Published Papers
Published Papers
We use linked administrative data from Uganda to track student progression from primary school through university scholarship admission, documenting large leaks in the education pipeline at every stage. Many high-performing students from poorer districts exit before upper secondary school, so the pool eligible for selective public university admission is highly socioeconomically stratified. Merit scholarships are heavily concentrated in a small number of elite secondary schools in the Kampala metropolitan area, implying that financial aid primarily rewards earlier advantages. The results highlight that tertiary merit aid alone cannot equalize access without upstream reforms to broaden basic and secondary education access.
Working Papers
Salaried workers and entrepreneurs are typically treated as distinct agents in economic models. Yet, in many low-income settings, workers frequently transition between salaried and self-employment. In a stylized job-search model augmented with business investment and income, I show that workers can face a tradeoff between business investment and job search efforts. Furthermore, I show how misperceptions about the salaried job market can lead them to make sub-optimal decisions regarding this tradeoff. Collecting first-hand data from micro-entrepreneurs in Tanzania, I find systematic overestimation of the likelihood of transitioning from entrepreneurship to salaried employment and underestimation of the business survival rates. Micro-entrepreneurs in active job search invest less time and capital in their businesses and generate lower profits, suggesting that job search efforts crowd out business investment. Moreover, job search generates significant direct and indirect costs, estimated respectively at 13\% and 30\% of monthly profits. Using a randomized control trial, I test for the responsiveness of beliefs and behaviors to information about the actual transition rates from entrepreneurship to salaried work. Treated respondents revised downward their perceived returns to job search and became more willing to accept a hypothetical salaried job offering their current earnings level. However, the treatment did not significantly impact medium-term beliefs, nor investments in job-search or business.
The transition from school to the labor market presents significant challenges. This is particularly the case in low- and middle-income countries where the youth population attending primary and secondary school is expanding rapidly and over-optimism combined with limited information can lead to suboptimal decision-making regarding further education and other career preparation choices. We design and test through a cluster-randomized controlled trial a scalable low-cost intervention designed to help secondary school students in Tanzania develop hopeful yet realistic career pathways. This is done through a structured, edutainment podcast series and teacher-led classroom discussions. We show that treated students perform better academically, with a significant increase in national exam success and a higher likelihood of selection into further education. Additionally, self-employment rates and income levels increase. These outcomes are driven by enhanced hope ---characterized by improved agency and pathway clarity--- and by an increase in the likelihood of being active (thus gaining work experience) shortly after taking the exam. Our findings highlight the potential of structured guidance through edutainment in fostering better education and employment outcomes.

*Entries shown*.
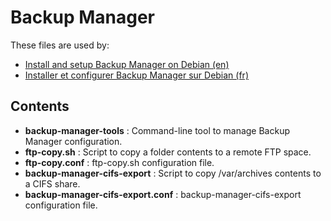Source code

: Backup Manager
==============

These files are used by:

* [Install and setup Backup Manager on Debian (en)](http://howto.biapy.fr/en/debian-gnu-linux/system/software/install-and-setup-backup-manager-on-debian)
* [Installer et configurer Backup Manager sur Debian (fr)](http://howto.biapy.com/fr/debian-gnu-linux/systeme/logiciels/installer-et-configurer-backup-manager-sur-debian)

Contents
--------
* __backup-manager-tools__ : Command-line tool to manage Backup Manager configuration.
* __ftp-copy.sh__ : Script to copy a folder contents to a remote FTP space.
* __ftp-copy.conf__ : ftp-copy.sh configuration file.
* __backup-manager-cifs-export__ : Script to copy /var/archives contents to a CIFS share.
* __backup-manager-cifs-export.conf__ : backup-manager-cifs-export configuration file.

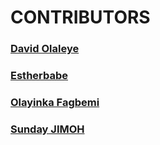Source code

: # CONTRIBUTORS

### [David Olaleye](https://github.com/pisces2802)
### [Estherbabe](https://github.com/estherbabe2)
### [Olayinka Fagbemi](https://github.com/ola-ykay)

### [Sunday JIMOH](https://github.com/sunday4me)
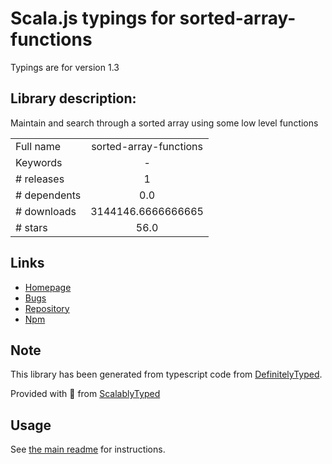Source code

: 
# Scala.js typings for sorted-array-functions

Typings are for version 1.3

## Library description:
Maintain and search through a sorted array using some low level functions

|                    |                 |
| ------------------ | :-------------: |
| Full name          | sorted-array-functions |
| Keywords           | - |
| # releases         | 1 |
| # dependents       | 0.0 |
| # downloads        | 3144146.6666666665 |
| # stars            | 56.0 |

## Links
- [Homepage](https://github.com/mafintosh/sorted-array-functions)
- [Bugs](https://github.com/mafintosh/sorted-array-functions/issues)
- [Repository](https://github.com/mafintosh/sorted-array-functions)
- [Npm](https://www.npmjs.com/package/sorted-array-functions)
    


## Note
This library has been generated from typescript code from [DefinitelyTyped](https://definitelytyped.org).

Provided with :purple_heart: from [ScalablyTyped](https://github.com/oyvindberg/ScalablyTyped)

## Usage
See [the main readme](../../readme.md) for instructions.



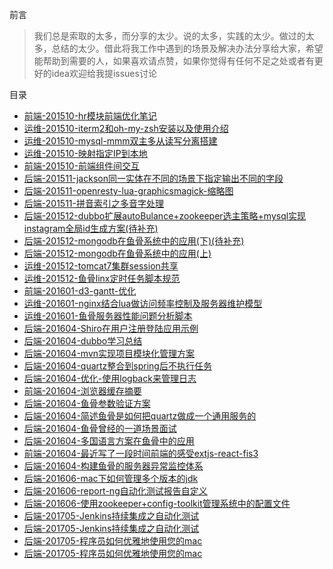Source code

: 前言

> 我们总是索取的太多，而分享的太少。说的太多，实践的太少。做过的太多，总结的太少。借此将我工作中遇到的场景及解决办法分享给大家，希望能帮助到需要的人，如果喜欢请点赞，如果你觉得有任何不足之处或者有更好的idea欢迎给我提issues讨论


目录


* [前端-201510-hr模块前端优化笔记](https://github.com/lenxeon/notes/tree/master/前端/201510/hr模块前端优化笔记)
* [运维-201510-iterm2和oh-my-zsh安装以及使用介绍](https://github.com/lenxeon/notes/tree/master/运维/201510/iterm2和oh-my-zsh安装以及使用介绍)
* [运维-201510-mysql-mmm双主多从读写分离搭建](https://github.com/lenxeon/notes/tree/master/运维/201510/mysql-mmm双主多从读写分离搭建)
* [运维-201510-映射指定IP到本地](https://github.com/lenxeon/notes/tree/master/运维/201510/映射指定IP到本地)
* [前端-201510-前端组件间交互](https://github.com/lenxeon/notes/tree/master/前端/201510/前端组件间交互)
* [后端-201511-jackson同一实体在不同的场景下指定输出不同的字段](https://github.com/lenxeon/notes/tree/master/后端/201511/jackson同一实体在不同的场景下指定输出不同的字段)
* [后端-201511-openresty-lua-graphicsmagick-缩略图](https://github.com/lenxeon/notes/tree/master/后端/201511/openresty-lua-graphicsmagick-缩略图)
* [后端-201511-拼音索引之多音字处理](https://github.com/lenxeon/notes/tree/master/后端/201511/拼音索引之多音字处理)
* [后端-201512-dubbo扩展autoBulance+zookeeper选主策略+mysql实现instagram全局id生成方案(待补充)](https://github.com/lenxeon/notes/tree/master/后端/201512/dubbo扩展autoBulance+zookeeper选主策略+mysql实现instagram全局id生成方案(待补充))
* [后端-201512-mongodb在鱼骨系统中的应用(下)(待补充)](https://github.com/lenxeon/notes/tree/master/后端/201512/mongodb在鱼骨系统中的应用(下)(待补充))
* [后端-201512-mongodb在鱼骨系统中的应用(上)](https://github.com/lenxeon/notes/tree/master/后端/201512/mongodb在鱼骨系统中的应用(上))
* [运维-201512-tomcat7集群session共享](https://github.com/lenxeon/notes/tree/master/运维/201512/tomcat7集群session共享)
* [运维-201512-鱼骨linx定时任务脚本规范](https://github.com/lenxeon/notes/tree/master/运维/201512/鱼骨linx定时任务脚本规范)
* [前端-201601-d3-gantt-优化](https://github.com/lenxeon/notes/tree/master/前端/201601/d3-gantt-优化)
* [运维-201601-nginx结合lua做访问频率控制及服务器维护模型](https://github.com/lenxeon/notes/tree/master/运维/201601/nginx结合lua做访问频率控制及服务器维护模型)
* [运维-201601-鱼骨服务器性能问题分析脚本](https://github.com/lenxeon/notes/tree/master/运维/201601/鱼骨服务器性能问题分析脚本)
* [后端-201604-Shiro在用户注册登陆应用示例](https://github.com/lenxeon/notes/tree/master/后端/201604/Shiro在用户注册登陆应用示例)
* [后端-201604-dubbo学习总结](https://github.com/lenxeon/notes/tree/master/后端/201604/dubbo学习总结)
* [后端-201604-mvn实现项目模块化管理方案](https://github.com/lenxeon/notes/tree/master/后端/201604/mvn实现项目模块化管理方案)
* [后端-201604-quartz整合到spring后不执行任务](https://github.com/lenxeon/notes/tree/master/后端/201604/quartz整合到spring后不执行任务)
* [后端-201604-优化-使用logback来管理日志](https://github.com/lenxeon/notes/tree/master/后端/201604/优化-使用logback来管理日志)
* [前端-201604-浏览器缓存摘要](https://github.com/lenxeon/notes/tree/master/前端/201604/浏览器缓存摘要)
* [后端-201604-鱼骨参数验证方案](https://github.com/lenxeon/notes/tree/master/后端/201604/鱼骨参数验证方案)
* [后端-201604-简述鱼骨是如何把quartz做成一个通用服务的](https://github.com/lenxeon/notes/tree/master/后端/201604/简述鱼骨是如何把quartz做成一个通用服务的)
* [后端-201604-鱼骨曾经的一道场景面试](https://github.com/lenxeon/notes/tree/master/后端/201604/鱼骨曾经的一道场景面试)
* [后端-201604-多国语言方案在鱼骨中的应用](https://github.com/lenxeon/notes/tree/master/后端/201604/多国语言方案在鱼骨中的应用)
* [前端-201604-最近写了一段时间前端的感受extjs-react-fis3](https://github.com/lenxeon/notes/tree/master/前端/201604/最近写了一段时间前端的感受extjs-react-fis3)
* [后端-201604-构建鱼骨的服务器异常监控体系](https://github.com/lenxeon/notes/tree/master/后端/201604/构建鱼骨的服务器异常监控体系)
* [后端-201606-mac下如何管理多个版本的jdk](https://github.com/lenxeon/notes/tree/master/后端/201606/mac下如何管理多个版本的jdk)
* [后端-201606-report-ng自动化测试报告自定义](https://github.com/lenxeon/notes/tree/master/后端/201606/report-ng自动化测试报告自定义)
* [后端-201606-使用zookeeper+config-toolkit管理系统中的配置文件](https://github.com/lenxeon/notes/tree/master/后端/201606/使用zookeeper+config-toolkit管理系统中的配置文件)
* [后端-201705-Jenkins持续集成之自动化测试](https://github.com/lenxeon/notes/tree/master/后端/201705/Jenkins持续集成之自动化测试)
* [后端-201705-Jenkins持续集成之自动化测试](https://github.com/lenxeon/notes/tree/master/后端/201705/Jenkins持续集成之自动化测试)
* [后端-201705-程序员如何优雅地使用您的mac](https://github.com/lenxeon/notes/tree/master/后端/201705/程序员如何优雅地使用您的mac)
* [后端-201705-程序员如何优雅地使用您的mac](https://github.com/lenxeon/notes/tree/master/后端/201705/程序员如何优雅地使用您的mac)
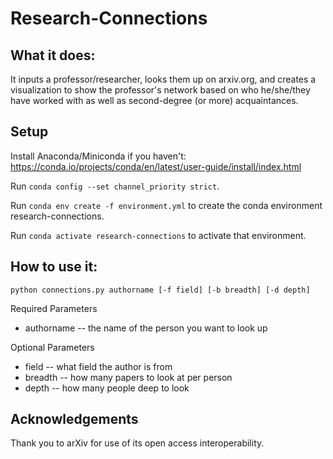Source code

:# Research-Connections
## What it does:
It inputs a professor/researcher, looks them up on arxiv.org, and creates a visualization to show the professor's network based on who he/she/they have worked with as well as second-degree (or more) acquaintances.

## Setup
Install Anaconda/Miniconda if you haven't: https://conda.io/projects/conda/en/latest/user-guide/install/index.html

Run `conda config --set channel_priority strict`.

Run `conda env create -f environment.yml` to create the conda environment research-connections.

Run `conda activate research-connections` to activate that environment.

## How to use it:
`python connections.py authorname [-f field] [-b breadth] [-d depth]`

Required Parameters
 - authorname -- the name of the person you want to look up

Optional Parameters
 - field -- what field the author is from
 - breadth -- how many papers to look at per person
 - depth -- how many people deep to look

## Acknowledgements
Thank you to arXiv for use of its open access interoperability.
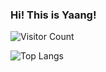 ### Hi! This is Yaang!

<!--
**Y-aang/Y-aang** is a ✨ _special_ ✨ repository because its `README.md` (this file) appears on your GitHub profile.

Here are some ideas to get you started:

🔭 I’m currently working on ...
- 🌱 I’m currently learning ...
- 👯 I’m looking to collaborate on ...
- 🤔 I’m looking for help with ...
- 💬 Ask me about ...
- 📫 How to reach me: ...
- 😄 Pronouns: ...
- ⚡ Fun fact: ...
-->
![Visitor Count](https://profile-counter.glitch.me/Y-aang/count.svg)

![Top Langs](https://github-readme-stats.vercel.app/api/top-langs/?username=Y-aang&layout=compact&theme=tokyonight)
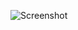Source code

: ![Screenshot](https://github.com/LuisSubiabre/luissubiabre.github.io/blob/main/assets/img/portafolio-1.png)
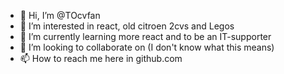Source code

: - 👋 Hi, I’m @TOcvfan
- 👀 I’m interested in react, old citroen 2cvs and Legos
- 🌱 I’m currently learning more react and to be an IT-supporter 
- 💞️ I’m looking to collaborate on (I don't know what this means) 
- 📫 How to reach me here in github.com

<!---
TOcvfan/TOcvfan is a ✨ special ✨ repository because its `README.md` (this file) appears on your GitHub profile.
You can click the Preview link to take a look at your changes.
--->

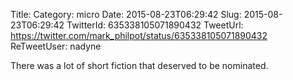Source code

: Title: 
Category: micro
Date: 2015-08-23T06:29:42
Slug: 2015-08-23T06:29:42
TwitterId: 635338105071890432
TweetUrl: https://twitter.com/mark_philpot/status/635338105071890432
ReTweetUser: nadyne

<i class="fa fa-retweet" aria-hidden="true"></i> There was a lot of short fiction that deserved to be nominated.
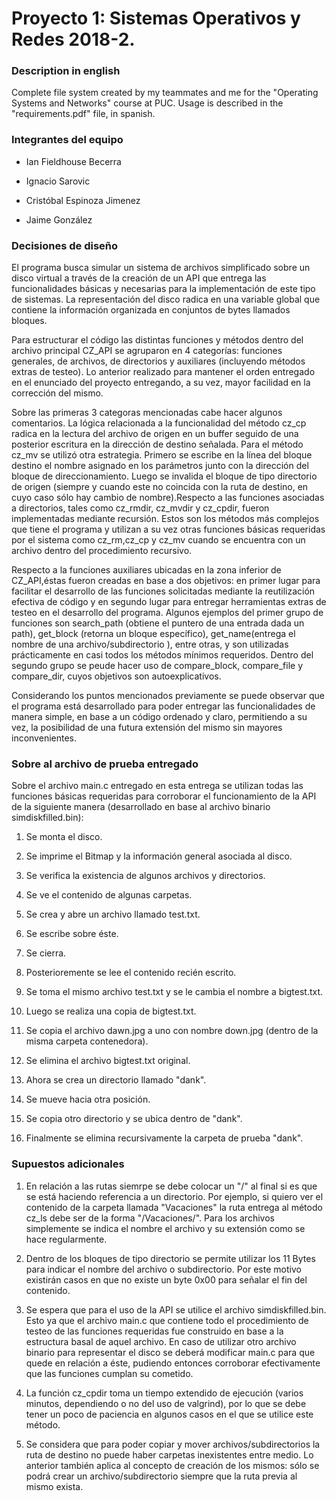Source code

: # Proyecto 1: Sistemas Operativos y Redes 2018-2.

### Description in english

Complete file system created by my teammates and me for the "Operating Systems and Networks" course at PUC. Usage is described in the "requirements.pdf" file, in spanish.

### Integrantes del equipo

* Ian Fieldhouse Becerra

* Ignacio Sarovic

* Cristóbal Espinoza Jimenez

* Jaime González

### Decisiones de diseño

El programa busca simular un sistema de archivos simplificado sobre un disco virtual a través de la creación de un API que entrega las funcionalidades básicas y necesarias para la implementación de este tipo de sistemas. La representación del disco radica en una variable global que contiene la información organizada en conjuntos de bytes llamados bloques.

Para estructurar el código las distintas funciones y métodos dentro del archivo principal CZ_API se agruparon en 4 categorías: funciones generales, de archivos, de directorios y auxiliares (incluyendo métodos extras de testeo). Lo anterior realizado para mantener el orden entregado en el enunciado del proyecto entregando, a su vez, mayor facilidad en la corrección del mismo.

Sobre las primeras 3 categoras mencionadas cabe hacer algunos comentarios. La lógica relacionada a la funcionalidad del método cz_cp radica en la lectura del archivo de origen en un buffer seguido de una posterior escritura en la dirección de destino señalada. Para el método cz_mv se utilizó otra estrategia. Primero se escribe en la línea del bloque destino el nombre asignado en los parámetros junto con la dirección del bloque de direccionamiento. Luego se invalida el bloque de tipo directorio de origen (siempre y cuando este no coincida con la ruta de destino, en cuyo caso sólo hay cambio de nombre).Respecto a las funciones asociadas a directorios, tales como cz_rmdir, cz_mvdir y cz_cpdir, fueron implementadas mediante recursión. Estos son los métodos más complejos que tiene el programa y utilizan a su vez otras funciones básicas requeridas por el sistema como cz_rm,cz_cp y cz_mv cuando se encuentra con un archivo dentro del procedimiento recursivo.

Respecto a la funciones auxiliares ubicadas en la zona inferior de CZ_API,éstas fueron creadas en base a dos objetivos: en primer lugar para facilitar el desarrollo de las funciones solicitadas mediante la reutilización efectiva de código y en segundo lugar para entregar herramientas extras de testeo en el desarrollo del programa. Algunos ejemplos del primer grupo de funciones son search_path (obtiene el puntero de una entrada dada un path), get_block (retorna un bloque específico), get_name(entrega el nombre de una archivo/subdirectorio ), entre otras, y son utilizadas prácticamente en casi todos los métodos mínimos requeridos. Dentro del segundo grupo se peude hacer uso de compare_block, compare_file y compare_dir, cuyos objetivos son autoexplicativos.

Considerando los puntos mencionados previamente se puede observar que el programa está desarrollado para poder entregar las funcionalidades de manera simple, en base a un código ordenado y claro, permitiendo a su vez, la posibilidad de una futura extensión del mismo sin mayores inconvenientes.

### Sobre al archivo de prueba entregado

Sobre el archivo main.c entregado en esta entrega se utilizan todas las funciones básicas requeridas para corroborar el funcionamiento de la API de la siguiente manera (desarrollado en base al archivo binario simdiskfilled.bin):

1) Se monta el disco. 

2) Se imprime el Bitmap y la información general asociada al disco.

3) Se verifica la existencia de algunos archivos y directorios.

4) Se ve el contenido de algunas carpetas.

5) Se crea y abre un archivo llamado test.txt.

6) Se escribe sobre éste.

7) Se cierra.

8) Posterioremente se lee el contenido recién escrito.

9) Se toma el mismo archivo test.txt y se le cambia el nombre a bigtest.txt.

10) Luego se realiza una copia de bigtest.txt.

11) Se copia el archivo dawn.jpg a uno con nombre down.jpg (dentro de la misma carpeta contenedora).

11) Se elimina el archivo bigtest.txt original.

12) Ahora se crea un directorio llamado "dank".

13) Se mueve hacia otra posición.

14) Se copia otro directorio y se ubica dentro de "dank".

15) Finalmente se elimina recursivamente la carpeta de prueba "dank".


### Supuestos adicionales

1) En relación a las rutas siemrpe se debe colocar un "/" al final si es que se está haciendo referencia a un directorio. Por ejemplo, si quiero ver el contenido de la carpeta llamada "Vacaciones" la ruta entrega al método cz_ls debe ser de la forma "/Vacaciones/". Para los archivos simplemente se indica el nombre el archivo y su extensión como se hace regularmente.

2) Dentro de los bloques de tipo directorio se permite utilizar los 11 Bytes para indicar el nombre del archivo o subdirectorio. Por este motivo existirán casos en que no existe un byte 0x00 para señalar el fin del contenido.

3) Se espera que para el uso de la API se utilice el archivo simdiskfilled.bin. Esto ya que el archivo main.c que contiene todo el procedimiento de testeo de las funciones requeridas fue construido en base a la estructura basal de aquel archivo. En caso de utilizar otro archivo binario para representar el disco se deberá modificar main.c para que quede en relación a éste, pudiendo entonces corroborar efectivamente que las funciones cumplan su cometido.

4) La función cz_cpdir toma un tiempo extendido de ejecución (varios minutos, dependiendo o no del uso de valgrind), por lo que se debe tener un poco de paciencia en algunos casos en el que se utilice este método.

5) Se considera que para poder copiar y mover archivos/subdirectorios la ruta de destino no puede haber carpetas inexistentes entre medio. Lo anterior también aplica al concepto de creación de los mismos: sólo se podrá crear un archivo/subdirectorio siempre que la ruta previa al mismo exista.
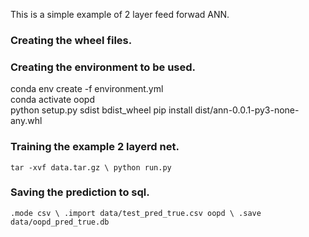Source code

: This is a simple example of 2 layer feed forwad ANN.

### Creating the wheel files. 


### Creating the environment to be used. 
conda env create -f environment.yml  <br/>
conda activate oopd  <br/>
python setup.py sdist bdist_wheel
pip install dist/ann-0.0.1-py3-none-any.whl

### Training the example 2 layerd net. 
`
tar -xvf data.tar.gz \
python run.py
`
### Saving the prediction to sql. 
`
.mode csv \
.import data/test_pred_true.csv oopd \
.save data/oopd_pred_true.db
`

*What you will do*.
1) Using the research abstracts, answer these:
(a) Where are merit scholarships in Uganda heavily concentrated?
(b) What did the micro-entrepreneurs in Tanzania systematically overestimate?
(c) What two means deliver the intervention for secondary school students in Tanzania?
2) How would you put this sentence from the research abstracts into French: "Yet, in many low-income settings, workers frequently transition between salaried and self-employment."

*Responses in order*.
1)
(a) In a small number of elite secondary schools in the Kampala metropolitan area.
(b) The likelihood of transitioning from entrepreneurship to salaried employment.
(c) A structured, edutainment podcast series and teacher-led classroom discussions.

2) Pourtant, dans de nombreux contextes à faible revenu, les travailleurs passent fréquemment de l'emploi salarié au travail indépendant, et inversement.